### Provided records
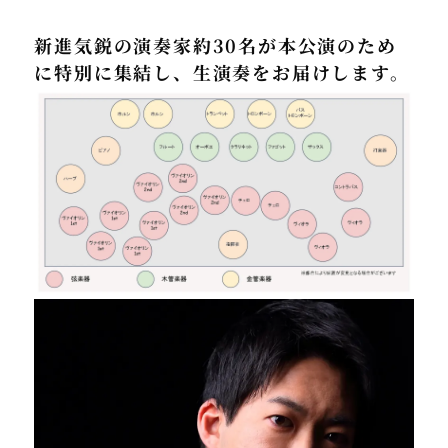
新進気鋭の演奏家約30名が本公演のため
に特別に集結し、生演奏をお届けします。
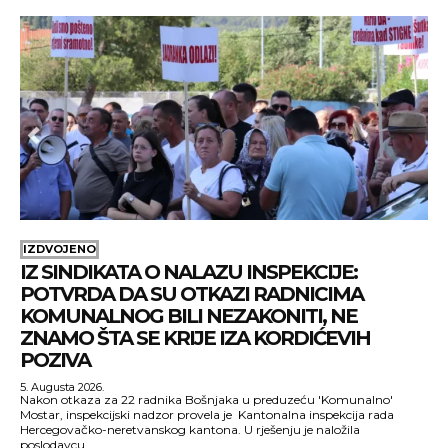
IZDVOJENO
IZ SINDIKATA O NALAZU INSPEKCIJE:
POTVRDA DA SU OTKAZI RADNICIMA
KOMUNALNOG BILI NEZAKONITI, NE
ZNAMO ŠTA SE KRIJE IZA KORDIĆEVIH
POZIVA
5. Augusta 2026.
Nakon otkaza za 22 radnika Bošnjaka u preduzeću 'Komunalno'
Mostar, inspekcijski nadzor provela je Kantonalna inspekcija rada
Hercegovačko-neretvanskog kantona. U rješenju je naložila
poslodavcu...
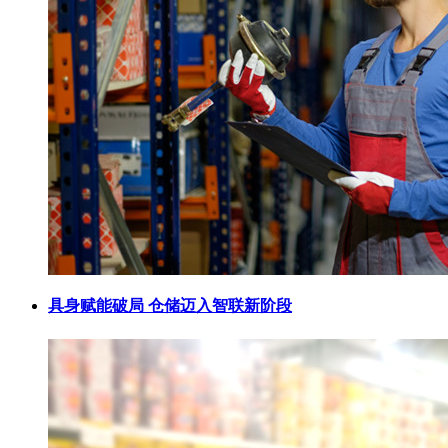
具身赋能破局 仓储迈入智联新阶段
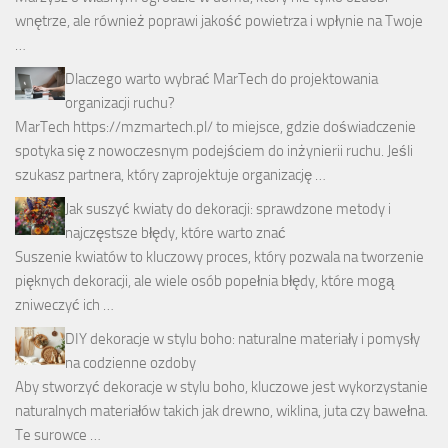
wnętrze, ale również poprawi jakość powietrza i wpłynie na Twoje
…
Dlaczego warto wybrać MarTech do projektowania
organizacji ruchu?
MarTech https://mzmartech.pl/ to miejsce, gdzie doświadczenie
spotyka się z nowoczesnym podejściem do inżynierii ruchu. Jeśli
szukasz partnera, który zaprojektuje organizację …
Jak suszyć kwiaty do dekoracji: sprawdzone metody i
najczęstsze błędy, które warto znać
Suszenie kwiatów to kluczowy proces, który pozwala na tworzenie
pięknych dekoracji, ale wiele osób popełnia błędy, które mogą
zniweczyć ich …
DIY dekoracje w stylu boho: naturalne materiały i pomysły
na codzienne ozdoby
Aby stworzyć dekoracje w stylu boho, kluczowe jest wykorzystanie
naturalnych materiałów takich jak drewno, wiklina, juta czy bawełna.
Te surowce …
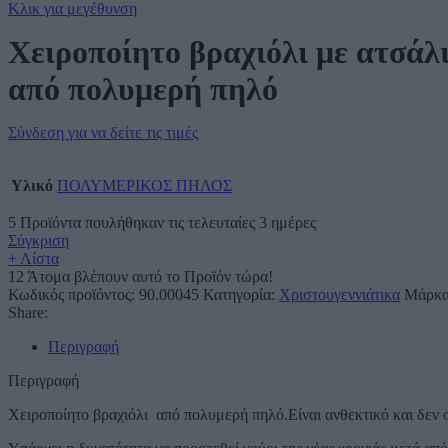
Κλικ για μεγέθυνση
Χειροποίητο βραχιόλι με ατσάλι
από πολυμερή πηλό
Σύνδεση για να δείτε τις τιμές
Υλικό
ΠΟΛΥΜΕΡΙΚΟΣ ΠΗΛΟΣ
5
Προϊόντα πουλήθηκαν τις τελευταίες 3 ημέρες
Σύγκριση
+ Λίστα
12
Άτομα βλέπουν αυτό το Προϊόν τώρα!
Κωδικός προϊόντος:
90.00045
Κατηγορία:
Χριστουγεννιάτικα
Μάρκ
Share:
Περιγραφή
Περιγραφή
Χειροποίητο βραχιόλι από πολυμερή πηλό.Είναι ανθεκτικό και δεν 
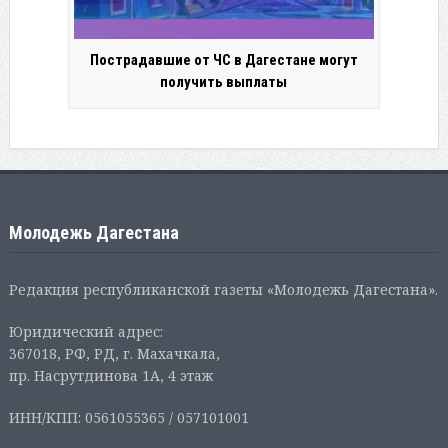
Пострадавшие от ЧС в Дагестане могут
получить выплаты
Молодежь Дагестана
Редакция республиканской газеты «Молодежь Дагестана».
Юридический адрес:
367018, РФ, РД, г. Махачкала,
пр. Насрутдинова 1А, 4 этаж
ИНН/КПП: 0561055365 / 057101001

### Prompt
Copy the text lines of all the entries above verbatim, in their original order. Leave out the pictures.

### Response below
新進気鋭の演奏家約30名が本公演のため
に特別に集結し、生演奏をお届けします。
IZDVOJENO
IZ SINDIKATA O NALAZU INSPEKCIJE:
POTVRDA DA SU OTKAZI RADNICIMA
KOMUNALNOG BILI NEZAKONITI, NE
ZNAMO ŠTA SE KRIJE IZA KORDIĆEVIH
POZIVA
5. Augusta 2026.
Nakon otkaza za 22 radnika Bošnjaka u preduzeću 'Komunalno'
Mostar, inspekcijski nadzor provela je Kantonalna inspekcija rada
Hercegovačko-neretvanskog kantona. U rješenju je naložila
poslodavcu...
具身赋能破局 仓储迈入智联新阶段
wnętrze, ale również poprawi jakość powietrza i wpłynie na Twoje
…
Dlaczego warto wybrać MarTech do projektowania
organizacji ruchu?
MarTech https://mzmartech.pl/ to miejsce, gdzie doświadczenie
spotyka się z nowoczesnym podejściem do inżynierii ruchu. Jeśli
szukasz partnera, który zaprojektuje organizację …
Jak suszyć kwiaty do dekoracji: sprawdzone metody i
najczęstsze błędy, które warto znać
Suszenie kwiatów to kluczowy proces, który pozwala na tworzenie
pięknych dekoracji, ale wiele osób popełnia błędy, które mogą
zniweczyć ich …
DIY dekoracje w stylu boho: naturalne materiały i pomysły
na codzienne ozdoby
Aby stworzyć dekoracje w stylu boho, kluczowe jest wykorzystanie
naturalnych materiałów takich jak drewno, wiklina, juta czy bawełna.
Te surowce …
Κλικ για μεγέθυνση
Χειροποίητο βραχιόλι με ατσάλι
από πολυμερή πηλό
Σύνδεση για να δείτε τις τιμές
Υλικό
ΠΟΛΥΜΕΡΙΚΟΣ ΠΗΛΟΣ
5
Προϊόντα πουλήθηκαν τις τελευταίες 3 ημέρες
Σύγκριση
+ Λίστα
12
Άτομα βλέπουν αυτό το Προϊόν τώρα!
Κωδικός προϊόντος:
90.00045
Κατηγορία:
Χριστουγεννιάτικα
Μάρκ
Share:
Περιγραφή
Περιγραφή
Χειροποίητο βραχιόλι από πολυμερή πηλό.Είναι ανθεκτικό και δεν 
Пострадавшие от ЧС в Дагестане могут
получить выплаты
Молодежь Дагестана
Редакция республиканской газеты «Молодежь Дагестана».
Юридический адрес:
367018, РФ, РД, г. Махачкала,
пр. Насрутдинова 1А, 4 этаж
ИНН/КПП: 0561055365 / 057101001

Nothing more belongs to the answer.